━━━ MATERIAL FOR THIS EXERCISE ━━━

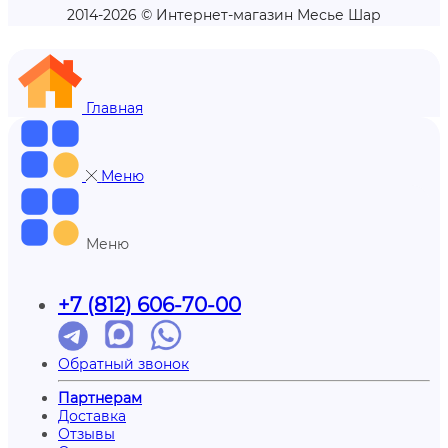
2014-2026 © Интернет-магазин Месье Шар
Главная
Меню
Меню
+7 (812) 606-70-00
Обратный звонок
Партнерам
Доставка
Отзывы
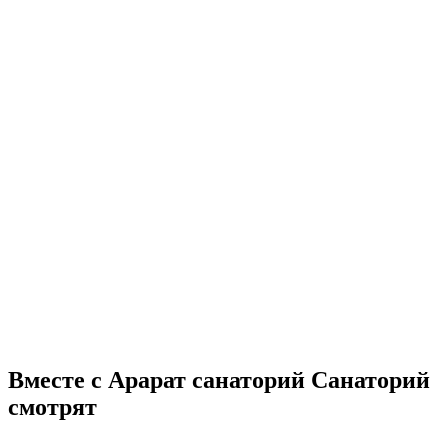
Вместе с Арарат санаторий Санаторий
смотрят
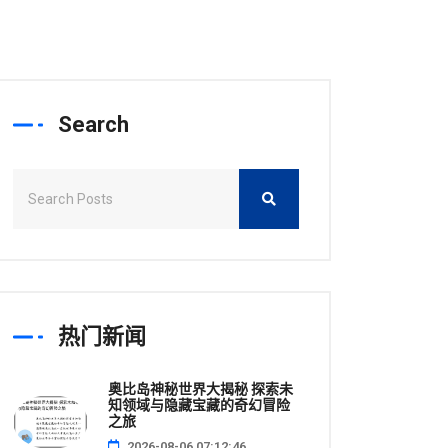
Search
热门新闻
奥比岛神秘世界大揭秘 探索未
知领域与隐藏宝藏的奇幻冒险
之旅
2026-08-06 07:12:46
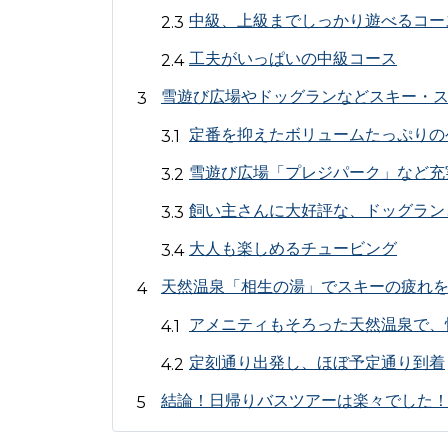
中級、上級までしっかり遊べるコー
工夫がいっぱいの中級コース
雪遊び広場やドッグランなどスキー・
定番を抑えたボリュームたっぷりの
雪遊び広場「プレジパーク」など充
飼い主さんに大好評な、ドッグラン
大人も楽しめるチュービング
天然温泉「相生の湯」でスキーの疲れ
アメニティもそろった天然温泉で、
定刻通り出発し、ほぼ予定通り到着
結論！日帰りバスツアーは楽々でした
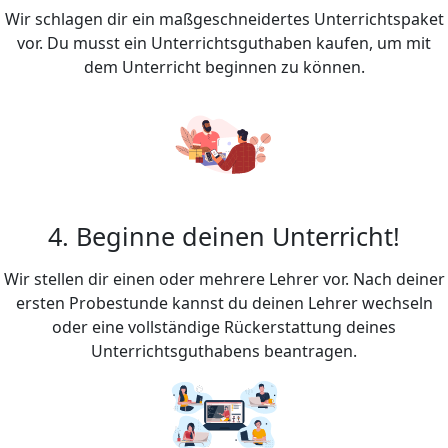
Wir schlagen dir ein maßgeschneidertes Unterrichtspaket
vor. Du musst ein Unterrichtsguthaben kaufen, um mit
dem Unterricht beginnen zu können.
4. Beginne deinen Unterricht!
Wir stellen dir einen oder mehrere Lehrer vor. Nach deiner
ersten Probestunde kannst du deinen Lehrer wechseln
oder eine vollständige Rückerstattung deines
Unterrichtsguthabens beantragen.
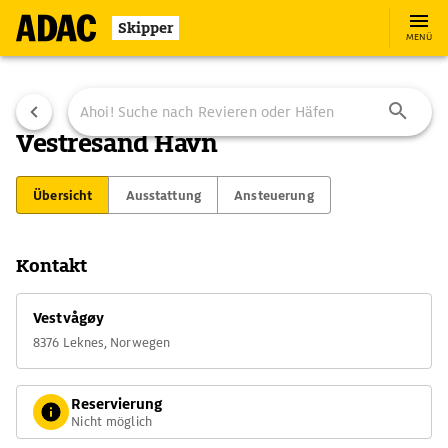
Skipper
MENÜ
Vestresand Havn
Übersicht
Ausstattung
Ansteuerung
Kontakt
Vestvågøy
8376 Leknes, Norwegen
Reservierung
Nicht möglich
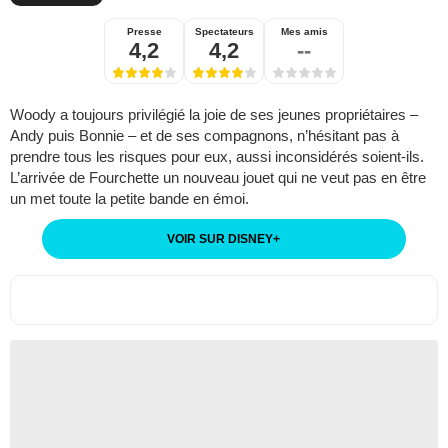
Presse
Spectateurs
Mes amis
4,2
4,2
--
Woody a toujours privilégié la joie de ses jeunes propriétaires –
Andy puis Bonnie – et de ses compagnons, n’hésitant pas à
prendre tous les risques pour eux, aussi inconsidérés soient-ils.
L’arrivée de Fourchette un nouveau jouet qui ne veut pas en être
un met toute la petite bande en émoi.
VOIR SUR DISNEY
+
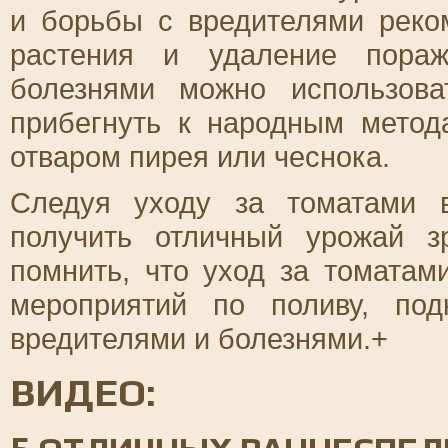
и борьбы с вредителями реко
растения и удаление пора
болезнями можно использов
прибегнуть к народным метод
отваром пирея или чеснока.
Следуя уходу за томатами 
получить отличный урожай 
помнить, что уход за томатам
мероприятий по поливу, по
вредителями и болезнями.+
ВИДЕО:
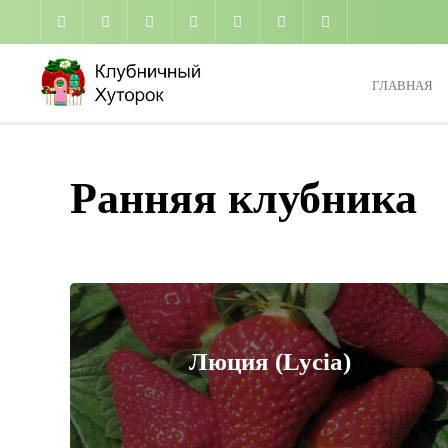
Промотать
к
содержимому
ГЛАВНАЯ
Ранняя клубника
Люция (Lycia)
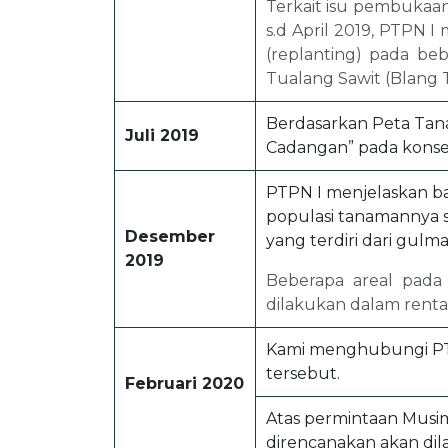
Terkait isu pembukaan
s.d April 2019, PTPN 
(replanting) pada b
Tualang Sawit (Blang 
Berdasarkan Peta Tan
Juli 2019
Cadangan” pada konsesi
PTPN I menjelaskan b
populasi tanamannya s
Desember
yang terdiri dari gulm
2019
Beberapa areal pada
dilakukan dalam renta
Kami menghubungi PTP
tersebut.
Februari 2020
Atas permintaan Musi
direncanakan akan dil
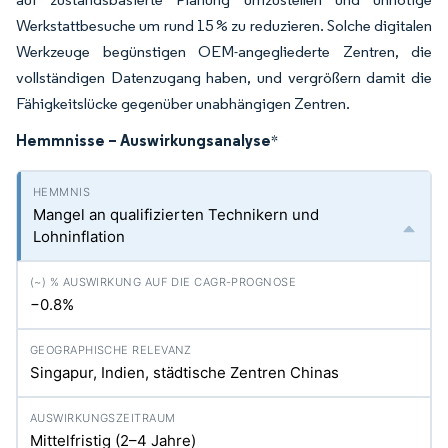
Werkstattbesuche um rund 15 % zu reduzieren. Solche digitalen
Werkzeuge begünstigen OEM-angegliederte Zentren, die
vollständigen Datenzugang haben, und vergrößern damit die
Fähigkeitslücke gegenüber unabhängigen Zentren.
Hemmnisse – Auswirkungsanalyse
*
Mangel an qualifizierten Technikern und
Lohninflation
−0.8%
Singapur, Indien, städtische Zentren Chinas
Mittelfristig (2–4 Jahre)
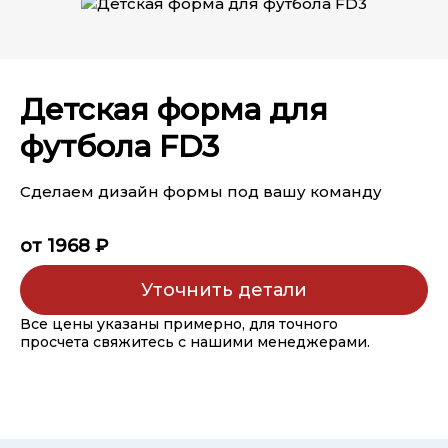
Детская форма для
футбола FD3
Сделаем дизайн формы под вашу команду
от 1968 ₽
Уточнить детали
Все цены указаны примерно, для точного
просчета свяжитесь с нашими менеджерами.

━━━

◆ **ACTIVITY**: Reproduce every line above verbatim, leaving out the pictures.

◆ **OUTPUT FOR THIS TASK**:
2014-2026 © Интернет-магазин Месье Шар
Главная
Меню
Меню
+7 (812) 606-70-00
Обратный звонок
Партнерам
Доставка
Отзывы
Вместе с Арарат санаторий Санаторий
смотрят
Search
热门新闻
奥比岛神秘世界大揭秘 探索未
知领域与隐藏宝藏的奇幻冒险
之旅
2026-08-06 07:12:46
中級、上級までしっかり遊べるコー
工夫がいっぱいの中級コース
雪遊び広場やドッグランなどスキー・
定番を抑えたボリュームたっぷりの
雪遊び広場「プレジパーク」など充
飼い主さんに大好評な、ドッグラン
大人も楽しめるチュービング
天然温泉「相生の湯」でスキーの疲れ
アメニティもそろった天然温泉で、
定刻通り出発し、ほぼ予定通り到着
結論！日帰りバスツアーは楽々でした
Wir schlagen dir ein maßgeschneidertes Unterrichtspaket
vor. Du musst ein Unterrichtsguthaben kaufen, um mit
dem Unterricht beginnen zu können.
4. Beginne deinen Unterricht!
Wir stellen dir einen oder mehrere Lehrer vor. Nach deiner
ersten Probestunde kannst du deinen Lehrer wechseln
oder eine vollständige Rückerstattung deines
Unterrichtsguthabens beantragen.
Skipper
MENÜ
Vestresand Havn
Übersicht
Ausstattung
Ansteuerung
Kontakt
Vestvågøy
8376 Leknes, Norwegen
Reservierung
Nicht möglich
Presse
Spectateurs
Mes amis
4,2
4,2
--
Woody a toujours privilégié la joie de ses jeunes propriétaires –
Andy puis Bonnie – et de ses compagnons, n’hésitant pas à
prendre tous les risques pour eux, aussi inconsidérés soient-ils.
L’arrivée de Fourchette un nouveau jouet qui ne veut pas en être
un met toute la petite bande en émoi.
VOIR SUR DISNEY
+
и борьбы с вредителями реко
растения и удаление пора
болезнями можно использов
прибегнуть к народным метод
отваром пирея или чеснока.
Следуя уходу за томатами 
получить отличный урожай 
помнить, что уход за томатам
мероприятий по поливу, по
вредителями и болезнями.+
ВИДЕО:
Промотать
к
содержимому
ГЛАВНАЯ
Ранняя клубника
Люция (Lycia)
Terkait isu pembukaan
s.d April 2019, PTPN 
(replanting) pada b
Tualang Sawit (Blang 
Berdasarkan Peta Tan
Juli 2019
Cadangan” pada konsesi
PTPN I menjelaskan b
populasi tanamannya s
Desember
yang terdiri dari gulm
2019
Beberapa areal pada
dilakukan dalam renta
Kami menghubungi PTP
tersebut.
Februari 2020
Atas permintaan Musi
direncanakan akan dil
Werkstattbesuche um rund 15 % zu reduzieren. Solche digitalen
Werkzeuge begünstigen OEM-angegliederte Zentren, die
vollständigen Datenzugang haben, und vergrößern damit die
Fähigkeitslücke gegenüber unabhängigen Zentren.
Hemmnisse – Auswirkungsanalyse
*
Mangel an qualifizierten Technikern und
Lohninflation
−0.8%
Singapur, Indien, städtische Zentren Chinas
Mittelfristig (2–4 Jahre)
Детская форма для
футбола FD3
Сделаем дизайн формы под вашу команду
от 1968 ₽
Уточнить детали
Все цены указаны примерно, для точного
просчета свяжитесь с нашими менеджерами.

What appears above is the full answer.